Senate Republicans re-upped a failed national concealed carry reciprocity bill. The Concealed Carry Reciprocity Act of 2019, unveiled Thursday, would let a gun owner with a permit to carry a hidden firearm in one state also carry in the other 49. Gun rights advocates say it’s a solution to the patchwork of state laws. Critics say the bill would pose a threat to public safety, since standards for concealed gun carriers vary so widely. The legislation has been the NRA’s top federal legislative priority. From The Trace archives: Here’s everything you need to know about concealed carry reciprocity.
The attorney general of North Carolina is trying to overturn a law barring people in same-sex relationships from getting restraining orders. North Carolina is the only state in the country that has such a law. In a legal brief filed Monday, Attorney General Josh Stein argued that it’s unconstitutional and could jeopardize victims’ safety. Among other things, protective orders can force alleged abusers to give up their guns.
The mayor of Boston wants to require doctors to ask patients about guns in their homes. The goal of Mayor Marty Walsh’s upcoming proposal is to identify risks of suicide and domestic violence. “This is a great way for the medical field to help identify any red-flag issues,” the city’s police commissioner said. “It’s to put another tool in the physician’s belt.”

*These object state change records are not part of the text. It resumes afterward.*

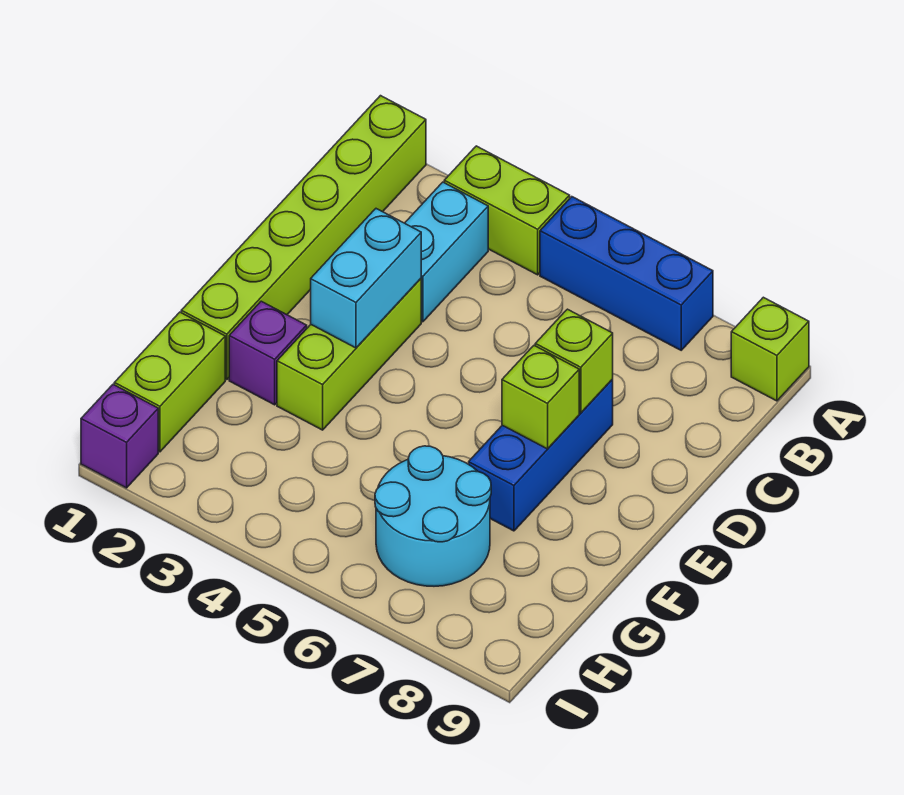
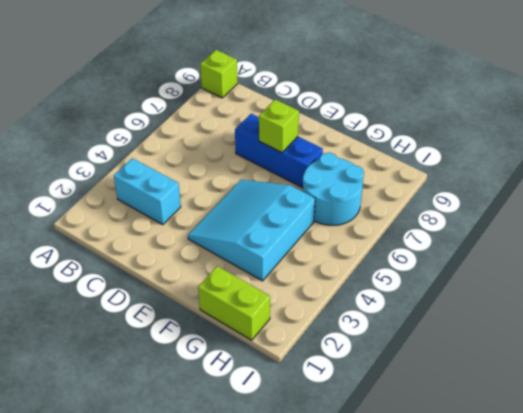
cyan 3x3 slope [188,180,315,281] -> lime 1x3 brick [277,279,421,430]
none -> lime 1x6 brick [181,96,426,380]
none -> lime 1x2 brick [444,146,570,275]
none -> blue 1x3 brick [540,197,713,350]

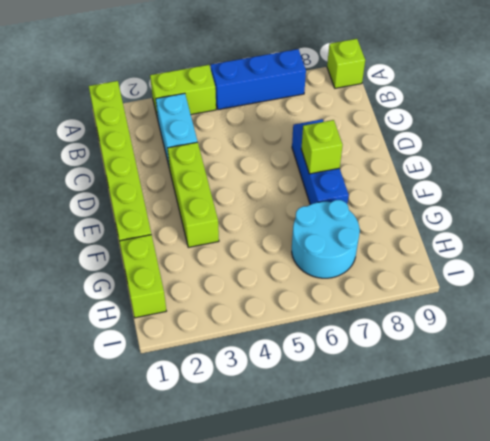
none -> purple 1x1 brick [229,301,307,405]
none -> purple 1x1 brick [81,385,158,488]
none -> cyan 1x2 brick [311,209,421,348]

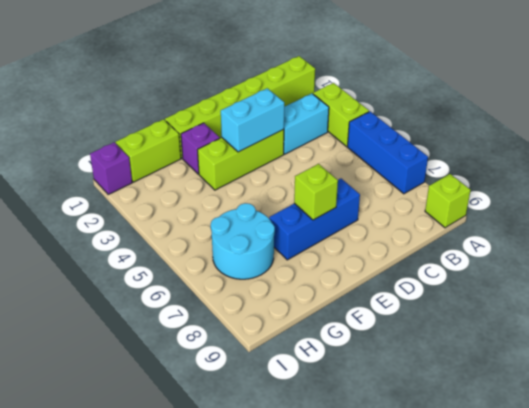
none -> lime 1x1 brick [535,309,613,413]

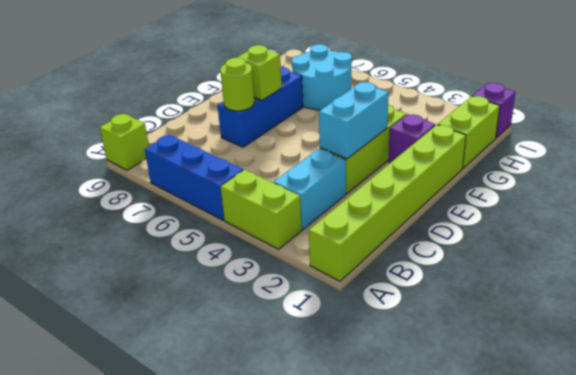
lime 1x1 round brick [220,58,255,111] -> lime 1x1 brick [535,309,613,413]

A Nebraska state senator introduced a red flag bill. The Extreme Risk Protection Order Act, introduced Thursday, would empower police to remove guns from potentially dangerous people after a court hearing. An Omaha-area sheriff called it a “critical” public safety tool. A total of 13 states have red flag laws, eight of them enacted after Parkland. Find out where your state stands with our red flag law tracker.
A rookie police officer was gunned down in Louisiana. Chatéri Payne, 22, was about to start her overnight shift when she was fatally shot while leaving for work in Shreveport on Wednesday night. She’d been on the job less than two months. Upon her graduation from the police academy in November, she wrote on Facebook that her “personal mission” was “to protect those who can’t protect themselves.” Police have not arrested any suspects.
ONE LAST THING
The ACLU and the NRA share the same concerns about red flag laws. Some states’ red flag bills have drawn opposition from the American Civil Liberties Union because of due process concerns, The Incline reports, putting the left-leaning civil liberties organization on the same side as the NRA. While the ACLU isn’t opposed to the concept of disarming potentially dangerous people, the language in certain states’ bills could lead to police overreach, the group’s legislative director in Pennsylvania said in a memo last year, when a red flag bill was being considered by the state Legislature. After Parkland, the NRA signaled support for red flag laws, but behind the scenes the gun group watered down the Pennsylvania legislation, then mobilized opposition to it anyway.